▶ [Text section]:
Content starts
Transiently acquired hemoglobin variants in patients with sickle cell disease: A case series and systematic review of the literature

Introduction

Patients with sickle cell disease (SCD) are transfused phenotypically-matched red blood cells (RBCs) for various indications. While screening for units that are sicklenegative is standard practice, the transfusion of RBCs containing other hemoglobin variants can be of concern to transfusion services and clinicians due to possible adverse events. Thus, this study aimed to review possible adverse events in patients with SCD with transiently acquired hemoglobin variants.

Methods

A case series of pediatric patients with SCD receiving chronic transfusions are presented, along with a systematic review of patients with SCD who were noted to have a transiently acquired hemoglobin variant. Data and patient outcomes were extracted and summarized.
Content ends
▶ [What the task asks]:
Carry on the abstract about transiently acquired hemoglobin variants in sickle cell disease, starting after its last sentence.

▶ [Data to examine]:
Content starts
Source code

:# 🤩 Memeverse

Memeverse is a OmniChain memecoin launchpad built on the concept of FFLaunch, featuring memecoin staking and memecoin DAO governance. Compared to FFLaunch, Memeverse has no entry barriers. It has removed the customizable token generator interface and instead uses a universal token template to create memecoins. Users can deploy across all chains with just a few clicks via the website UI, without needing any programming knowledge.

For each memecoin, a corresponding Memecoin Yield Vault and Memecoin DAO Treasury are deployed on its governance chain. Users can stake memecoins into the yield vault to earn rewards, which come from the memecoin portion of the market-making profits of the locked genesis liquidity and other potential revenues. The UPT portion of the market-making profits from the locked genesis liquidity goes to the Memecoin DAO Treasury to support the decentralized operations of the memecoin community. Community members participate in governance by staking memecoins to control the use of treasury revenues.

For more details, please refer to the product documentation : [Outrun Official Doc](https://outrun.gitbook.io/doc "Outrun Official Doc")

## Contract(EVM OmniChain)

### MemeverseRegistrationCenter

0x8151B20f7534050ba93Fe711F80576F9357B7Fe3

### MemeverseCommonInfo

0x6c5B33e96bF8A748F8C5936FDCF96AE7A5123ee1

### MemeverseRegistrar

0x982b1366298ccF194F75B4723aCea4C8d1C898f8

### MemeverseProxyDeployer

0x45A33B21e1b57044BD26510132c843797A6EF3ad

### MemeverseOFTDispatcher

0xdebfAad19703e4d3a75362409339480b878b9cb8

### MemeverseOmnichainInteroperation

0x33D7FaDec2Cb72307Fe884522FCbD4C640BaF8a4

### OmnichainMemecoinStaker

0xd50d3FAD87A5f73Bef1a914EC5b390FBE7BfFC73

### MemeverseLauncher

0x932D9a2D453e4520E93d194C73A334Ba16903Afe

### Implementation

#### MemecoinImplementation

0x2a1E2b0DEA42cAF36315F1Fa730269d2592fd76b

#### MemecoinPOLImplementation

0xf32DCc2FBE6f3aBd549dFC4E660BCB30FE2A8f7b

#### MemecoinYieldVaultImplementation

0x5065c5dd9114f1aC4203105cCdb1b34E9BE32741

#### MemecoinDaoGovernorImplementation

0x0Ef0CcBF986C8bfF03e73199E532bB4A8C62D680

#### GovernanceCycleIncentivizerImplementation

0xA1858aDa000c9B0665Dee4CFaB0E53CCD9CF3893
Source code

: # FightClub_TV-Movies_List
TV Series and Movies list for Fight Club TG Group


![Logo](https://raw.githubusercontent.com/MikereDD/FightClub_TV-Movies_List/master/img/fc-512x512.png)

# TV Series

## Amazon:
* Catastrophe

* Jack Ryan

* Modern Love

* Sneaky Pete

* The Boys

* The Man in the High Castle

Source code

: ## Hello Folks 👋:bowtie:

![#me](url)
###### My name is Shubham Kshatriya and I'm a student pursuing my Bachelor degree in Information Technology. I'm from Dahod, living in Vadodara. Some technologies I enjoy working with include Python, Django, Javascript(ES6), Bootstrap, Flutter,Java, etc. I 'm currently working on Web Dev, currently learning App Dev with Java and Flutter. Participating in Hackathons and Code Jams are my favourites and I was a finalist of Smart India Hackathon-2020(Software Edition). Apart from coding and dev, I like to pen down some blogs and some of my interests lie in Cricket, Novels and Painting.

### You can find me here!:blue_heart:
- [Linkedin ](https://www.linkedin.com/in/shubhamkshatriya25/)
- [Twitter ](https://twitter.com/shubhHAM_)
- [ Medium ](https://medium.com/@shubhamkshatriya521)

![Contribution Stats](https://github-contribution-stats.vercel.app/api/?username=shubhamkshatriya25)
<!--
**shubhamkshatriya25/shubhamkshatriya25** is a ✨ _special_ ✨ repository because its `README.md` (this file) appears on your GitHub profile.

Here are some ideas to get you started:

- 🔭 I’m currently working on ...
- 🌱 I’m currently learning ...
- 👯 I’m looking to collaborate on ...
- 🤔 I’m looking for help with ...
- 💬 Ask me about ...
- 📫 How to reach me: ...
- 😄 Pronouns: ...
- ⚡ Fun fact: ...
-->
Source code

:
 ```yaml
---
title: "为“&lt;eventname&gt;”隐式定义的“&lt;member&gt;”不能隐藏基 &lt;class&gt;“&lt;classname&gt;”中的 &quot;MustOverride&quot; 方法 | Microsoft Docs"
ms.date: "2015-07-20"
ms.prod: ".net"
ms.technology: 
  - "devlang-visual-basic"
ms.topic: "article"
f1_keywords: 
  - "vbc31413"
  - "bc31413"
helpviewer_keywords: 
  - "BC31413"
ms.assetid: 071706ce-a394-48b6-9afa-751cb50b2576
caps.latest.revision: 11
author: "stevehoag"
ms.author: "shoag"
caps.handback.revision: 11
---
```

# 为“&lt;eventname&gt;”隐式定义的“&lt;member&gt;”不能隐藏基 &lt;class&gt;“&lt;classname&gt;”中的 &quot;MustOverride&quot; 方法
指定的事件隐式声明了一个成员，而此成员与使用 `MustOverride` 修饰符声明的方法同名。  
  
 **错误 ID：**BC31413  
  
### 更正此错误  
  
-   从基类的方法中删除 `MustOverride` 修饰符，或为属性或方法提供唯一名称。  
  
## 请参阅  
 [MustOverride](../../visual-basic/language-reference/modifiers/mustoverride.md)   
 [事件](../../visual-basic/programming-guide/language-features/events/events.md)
Content ends
▶ [Answer area]:
Results

For the case series, 3 pediatric patients had transiently noted HbC peaks, with no adverse events documented. For the systematic review, 12 studies were included with a total of 75 patients with SCD. HbC was the most common hemoglobin variant in > 90 %. Other variants noted were: HbD, HbJ, HbD/G, HbG- Philadelphia, HbA2’, and HbO-Arab. The maximum peak of reported variants was < 20 % (14 % for HbC). No clinically significant adverse events were reported secondary to these transiently acquired variants.

Conclusion

Transiently acquired hemoglobin variants are commonly encountered in transfused patients with SCD, with no reported clinically significant adverse outcomes. Because phenotypic matching prioritizes donors with similar racial backgrounds, it increases the likelihood that the donor may carry hemoglobin variants. Blood centers and transfusion services should be aware of this phenomenon and avoid deferring donors with nonsickle hemoglobin variants.